#### Prompt
Which of the lines below include "Porto"? Each one should be copied out.

#### Provided material
────────────────────────────────────────
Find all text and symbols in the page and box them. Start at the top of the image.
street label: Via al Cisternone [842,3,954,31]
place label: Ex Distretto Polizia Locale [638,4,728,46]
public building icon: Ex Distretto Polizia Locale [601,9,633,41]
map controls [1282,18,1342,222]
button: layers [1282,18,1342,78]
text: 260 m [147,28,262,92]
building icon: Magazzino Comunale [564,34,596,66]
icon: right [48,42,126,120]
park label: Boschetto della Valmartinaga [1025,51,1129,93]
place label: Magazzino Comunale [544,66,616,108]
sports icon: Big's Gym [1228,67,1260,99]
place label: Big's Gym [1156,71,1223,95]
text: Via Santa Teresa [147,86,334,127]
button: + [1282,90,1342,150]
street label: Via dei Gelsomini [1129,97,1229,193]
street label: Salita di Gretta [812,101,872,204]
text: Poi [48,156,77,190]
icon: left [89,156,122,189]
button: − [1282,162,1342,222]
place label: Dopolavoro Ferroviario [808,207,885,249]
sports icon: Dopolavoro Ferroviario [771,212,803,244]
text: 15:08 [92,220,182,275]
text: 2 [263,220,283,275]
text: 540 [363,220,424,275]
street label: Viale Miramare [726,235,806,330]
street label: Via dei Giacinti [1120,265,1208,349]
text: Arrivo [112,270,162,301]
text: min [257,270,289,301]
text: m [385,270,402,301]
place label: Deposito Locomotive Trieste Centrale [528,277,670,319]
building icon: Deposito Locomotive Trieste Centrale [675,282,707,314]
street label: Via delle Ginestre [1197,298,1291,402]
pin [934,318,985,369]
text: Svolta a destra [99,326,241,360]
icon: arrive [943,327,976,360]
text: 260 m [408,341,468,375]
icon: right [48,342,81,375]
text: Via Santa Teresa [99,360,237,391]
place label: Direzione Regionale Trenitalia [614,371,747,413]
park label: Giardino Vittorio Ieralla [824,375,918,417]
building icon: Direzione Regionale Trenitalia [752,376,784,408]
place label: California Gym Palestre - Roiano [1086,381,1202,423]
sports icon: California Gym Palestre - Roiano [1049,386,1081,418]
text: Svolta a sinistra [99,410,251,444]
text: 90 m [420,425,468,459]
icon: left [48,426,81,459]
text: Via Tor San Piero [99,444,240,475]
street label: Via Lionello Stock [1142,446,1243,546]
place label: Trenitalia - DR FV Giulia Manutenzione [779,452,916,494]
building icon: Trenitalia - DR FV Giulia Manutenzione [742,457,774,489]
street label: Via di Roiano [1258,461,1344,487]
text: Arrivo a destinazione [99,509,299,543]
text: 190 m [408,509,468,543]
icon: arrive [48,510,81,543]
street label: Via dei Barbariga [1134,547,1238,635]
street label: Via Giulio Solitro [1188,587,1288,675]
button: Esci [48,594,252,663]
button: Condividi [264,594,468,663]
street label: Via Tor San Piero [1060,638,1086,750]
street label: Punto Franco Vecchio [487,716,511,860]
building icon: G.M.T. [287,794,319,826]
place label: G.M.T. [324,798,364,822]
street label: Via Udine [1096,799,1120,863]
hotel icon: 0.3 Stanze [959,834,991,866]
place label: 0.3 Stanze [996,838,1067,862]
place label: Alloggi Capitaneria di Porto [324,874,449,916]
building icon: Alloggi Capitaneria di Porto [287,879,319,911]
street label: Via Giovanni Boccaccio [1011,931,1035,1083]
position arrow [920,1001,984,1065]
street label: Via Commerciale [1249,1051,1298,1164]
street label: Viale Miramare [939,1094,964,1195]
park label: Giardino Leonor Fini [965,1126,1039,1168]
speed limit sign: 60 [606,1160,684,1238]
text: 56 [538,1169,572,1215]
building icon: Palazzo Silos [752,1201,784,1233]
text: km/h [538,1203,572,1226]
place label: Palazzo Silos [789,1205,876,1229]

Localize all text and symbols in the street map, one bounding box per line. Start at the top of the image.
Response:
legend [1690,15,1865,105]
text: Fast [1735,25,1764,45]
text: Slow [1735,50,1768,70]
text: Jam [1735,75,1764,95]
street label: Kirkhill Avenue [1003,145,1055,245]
────────────────────────────────────────
#### Written answer
place label: Alloggi Capitaneria di Porto [324,874,449,916]
building icon: Alloggi Capitaneria di Porto [287,879,319,911]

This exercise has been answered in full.